大阪府警此花署は、車を運転していた同区島屋3に住む無職、増永弘明容疑者(80)を自動車運転処罰法違反(過失運転致傷)の疑いで現行犯逮捕しました。自動車運転処罰法違反とは、自動車の運転によって人に怪我を負わせたり、死亡させたりした場合に適用される法律です。特に、運転上の過失によって人を負傷させた過失運転致傷の容疑がかけられています。
増永容疑者は、警察の調べに対し、「アクセルとブレーキを踏み間違えた」と供述しているといいます。報道によれば、車はまずスーパーの駐車場に進入し、その後、車道側にバックする際に歩行者をはねた模様です。そして、さらに前進してスーパーの看板の支柱に衝突してようやく停止したということです。この一連の動きから、運転操作を完全に誤り、制御不能に陥っていたことがうかがえます。被害に遭われた20代の女性は、自転車に乗っていた2人の幼いお子さんのお母様だそうで、50代の女性は信号待ちをしていたといいますから、まさか歩道で、日常の何気ない瞬間に命の危険に晒されるとは想像もしていなかったでしょう。
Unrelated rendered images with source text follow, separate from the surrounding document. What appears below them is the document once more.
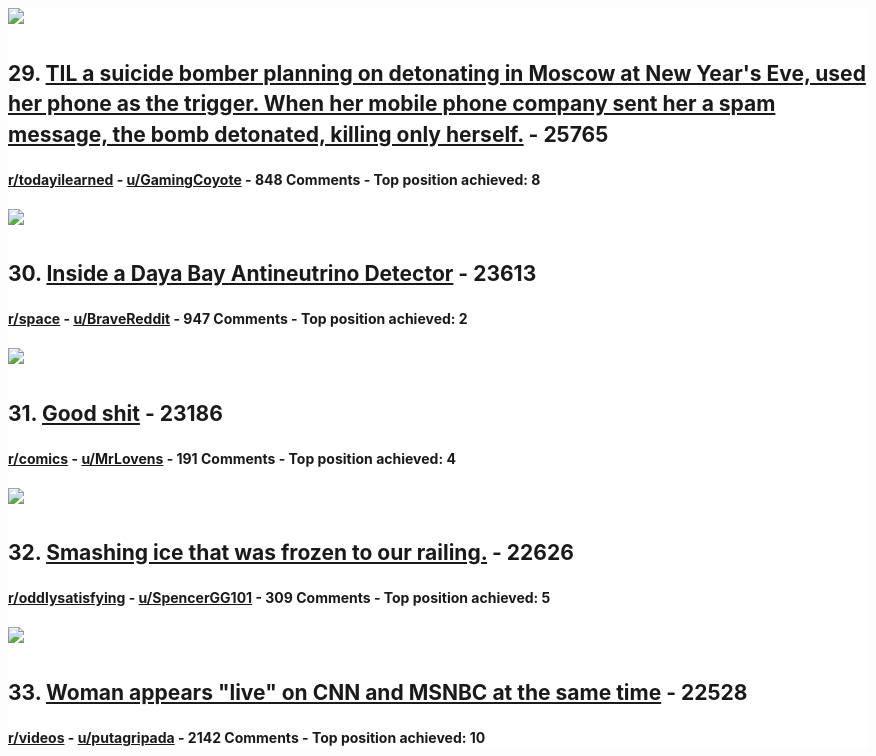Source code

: <a href="http://i.magaimg.net/img/98u.png"><img src="https://a.thumbs.redditmedia.com/DJ0sDYny71Q0O6Omg4aetrWg6zS81ic0IAuvuKzhsJ8.jpg"></img></a>

## 29. [TIL a suicide bomber planning on detonating in Moscow at New Year's Eve, used her phone as the trigger. When her mobile phone company sent her a spam message, the bomb detonated, killing only herself.](http://reddit.com/r/todayilearned/comments/6106s8/til_a_suicide_bomber_planning_on_detonating_in/) - 25765
#### [r/todayilearned](http://reddit.com/r/todayilearned) - [u/GamingCoyote](http://reddit.com/u/GamingCoyote) - 848 Comments - Top position achieved: 8

<a href="http://www.news.com.au/technology/suicide-bomber-blown-up-prematurely-by-spam-text/news-story/bacf4b3364686bd89c91af34ba596c36"><img src="https://a.thumbs.redditmedia.com/YI6IorKt-hU4tkO_uChGuRBMKm4r9W3cBi83u-3tIr8.jpg"></img></a>

## 30. [Inside a Daya Bay Antineutrino Detector](http://reddit.com/r/space/comments/611638/inside_a_daya_bay_antineutrino_detector/) - 23613
#### [r/space](http://reddit.com/r/space) - [u/BraveReddit](http://reddit.com/u/BraveReddit) - 947 Comments - Top position achieved: 2

<a href="https://apod.nasa.gov/apod/image/1605/Inside_DayaBay_960.jpg"><img src="https://b.thumbs.redditmedia.com/AAMjvgq9U0i-WAqxxA-nNeTlkulJy-HT0SCE9u1i9uw.jpg"></img></a>

## 31. [Good shit](http://reddit.com/r/comics/comments/611wah/good_shit/) - 23186
#### [r/comics](http://reddit.com/r/comics) - [u/MrLovens](http://reddit.com/u/MrLovens) - 191 Comments - Top position achieved: 4

<a href="https://i.redd.it/fm2zd7h5v5ny.png"><img src="https://a.thumbs.redditmedia.com/w4EGzkV0X30pzEQEjpPUkDUWUF0kUQ7CT_JRJfwikB0.jpg"></img></a>

## 32. [Smashing ice that was frozen to our railing.](http://reddit.com/r/oddlysatisfying/comments/6135q1/smashing_ice_that_was_frozen_to_our_railing/) - 22626
#### [r/oddlysatisfying](http://reddit.com/r/oddlysatisfying) - [u/SpencerGG101](http://reddit.com/u/SpencerGG101) - 309 Comments - Top position achieved: 5

<a href="https://gfycat.com/InsignificantKindlyCat"><img src="https://b.thumbs.redditmedia.com/V3dWdyRiDv4dYRRnqxkfWFTMKNKroG3w21kX2uC7RNw.jpg"></img></a>

## 33. [Woman appears "live" on CNN and MSNBC at the same time](http://reddit.com/r/videos/comments/612ttr/woman_appears_live_on_cnn_and_msnbc_at_the_same/) - 22528
#### [r/videos](http://reddit.com/r/videos) - [u/putagripada](http://reddit.com/u/putagripada) - 2142 Comments - Top position achieved: 10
この痛ましい事故のニュースは、直後からSNS上で非常に大きな反響を呼んでいます。「また高齢者ドライバーの事故か」「アクセルとブレーキの踏み間違いは本当に恐ろしい」「高齢者への免許返納を真剣に考えるべきだ」といった、増永容疑者の年齢と事故原因を結びつけた厳しい意見が多数見受けられます。また、「歩道での事故は絶対に許せない」という、被害者への同情と安全への懸念を示す声も多く、社会全体の交通安全に対する意識の高さがうかがえるでしょう。
私見を述べさせていただきますと、今回の事故は「高齢者ドライバー問題」という、現代社会が抱える根深い課題を象徴していると言わざるを得ません。もちろん、すべての高齢者の方が運転能力に問題を抱えているわけではありませんが、加齢に伴う身体能力や認知機能の低下は避けられません。特に、とっさの判断が求められる運転において、認知機能、すなわち物事を理解し、判断し、行動する能力のわずかな衰えが、今回のような重大な事故に直結してしまう危険性があるのです。80歳という年齢で、咄嗟の際にアクセルとブレーキを踏み間違えたという事実は、運転適性について真剣に検討する時期に来ていることを示唆しているのではないでしょうか。
大阪府警此花署は、今後、増永容疑者の供述に基づき、詳しい事故原因や当時の状況について徹底的に捜査を進めるとしています。二度とこのような悲しい事故が起きないよう、社会全体で高齢者の方々の移動手段の確保と、運転免許証の自主返納を促すための環境整備について、早急に取り組むべき時が来ていると考えられます。